On Monday, we reported that a poll found that “the Arizona House special election between Democrat Dr. Hiral Tipirneni and her Republican opponent Debbie Lesko is in a statistical tie, with the Democrat holding a 1 point lead in a district that Trump carried by 21 points.”
And now more Arizona opinion polls are showing a different “Blue Wave Shocker,” this time in the U.S. Senate race to replace retiring Senator Jeff Flake.
U.S. Representative Kyrsten Sinema (D-AZ), the presumptive Democratic candidate (because she has no primary opposition), leads all three Republicans (Rep. Martha McSally, conservative former state Sen. Kelli Ward, and anti-immigrant Sheriff Joe Arpaio). This is based on a new survey from ABC15 in Phoenix and OH Predictive Insights which asked potential voters which candidate they would favor if the election were to be held today.
In the poll, Sinema leads Rep. Martha McSally — the Republican front runner and expected primary winner — by 6 points, 48 to 42 percent. She also leads Ward, 50 to 40 percent, and Arpaio, 59 to 33 percent in the shocking poll.
Picking up a Republican seat in Arizona would be a real shocker and would mean the Democrats have a legitimate shot at taking back control of the U.S. Senate.
Sinema’s overall leads are based primarily on her great advantage among independent voters. She leads with independents by more than 60 percent in her match-ups against McSally and Ward and 76 percent when facing Arpaio. Those numbers are astounding, and show the extent to which swing voters are very turned off by Republican leadership in Washington.
Another example of the disgust independent voters feel with Republicans is the extent to which President Trump’s favorability is way underwater among independent voters. Just 25 percent of independents view him favorably while 74 percent of these all-important voters view Trump in an unfavorable light.

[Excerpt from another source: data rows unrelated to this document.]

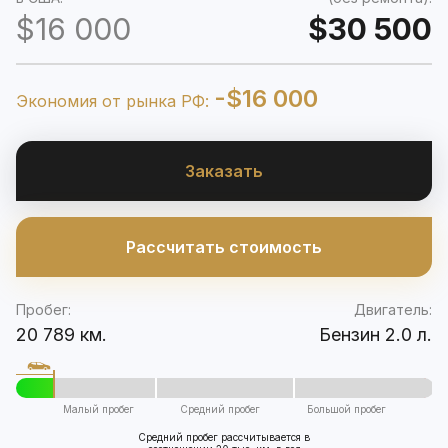
$16 000
$30 500
-$16 000
Экономия от рынка РФ:
Заказать
Рассчитать стоимость
Пробег:
Двигатель:
20 789 км.
Бензин 2.0 л.
Малый пробег
Средний пробег
Большой пробег
Средний пробег рассчитывается в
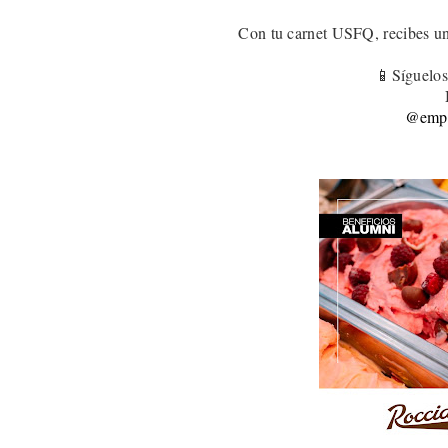
Con tu carnet USFQ, recibes u
📱Síguelos
@empa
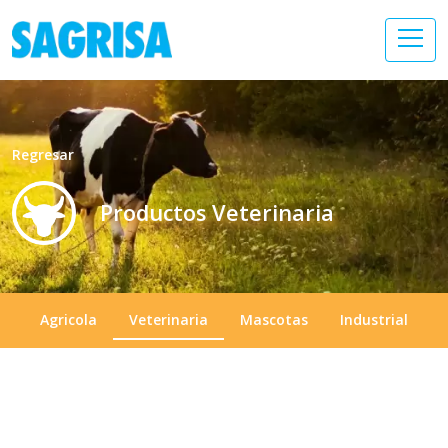
Regresar
Productos Veterinaria
Agricola
Veterinaria
Mascotas
Industrial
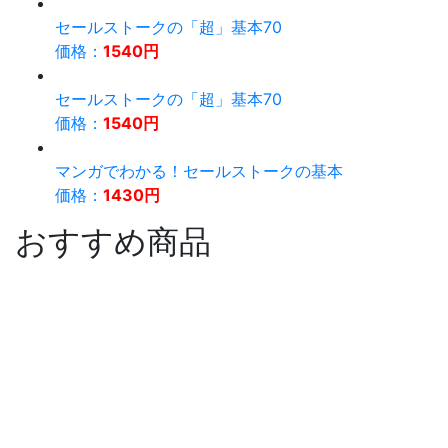
セールストークの「超」基本70
価格：
1540円
セールストークの「超」基本70
価格：
1540円
マンガでわかる！セールストークの基本
価格：
1430円
おすすめ商品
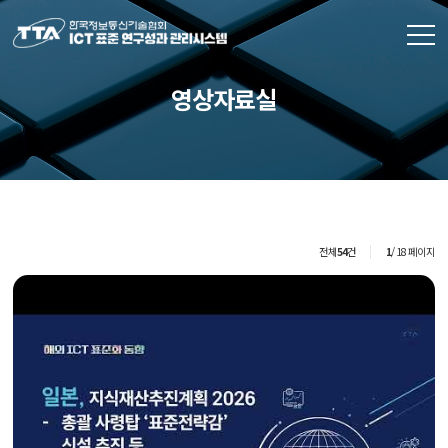
영상자료실
전체
54
건
1
/ 18 페이지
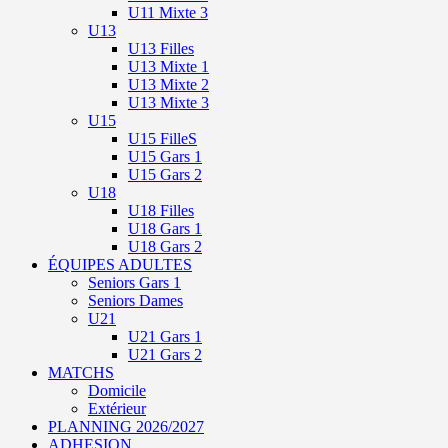
U11 Mixte 3
U13
U13 Filles
U13 Mixte 1
U13 Mixte 2
U13 Mixte 3
U15
U15 FilleS
U15 Gars 1
U15 Gars 2
U18
U18 Filles
U18 Gars 1
U18 Gars 2
ÉQUIPES ADULTES
Seniors Gars 1
Seniors Dames
U21
U21 Gars 1
U21 Gars 2
MATCHS
Domicile
Extérieur
PLANNING 2026/2027
ADHESION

“The issue we are consistently seeing in the numbers is that Democrats are unified, Republicans are less united, and the all-important Independent voters are trending anti-Republican/Trump” said Mike Noble, the head of OH Predictive Insights.
“The factors to look for will be if there are enough voters that do not view Trump favorably that still vote the Republican Party and whether or not the winning GOP primary candidate tries to or is able to create a distinct identity.”
As one commentator said, “It’s just one poll, of course, and the election is many months away. But it seems to confirm what many politicos suspected: Democrats have a real chance to win in Arizona, where Donald Trump beat Hillary Clinton by less than 4 points in 2016.”
We’re seeing more of these kinds of polls all over the country, and Arizona turning blue would not be a surprise given their large Hispanic population. This may be the year when the big Blue Wave is seen rolling across the Arizona desert.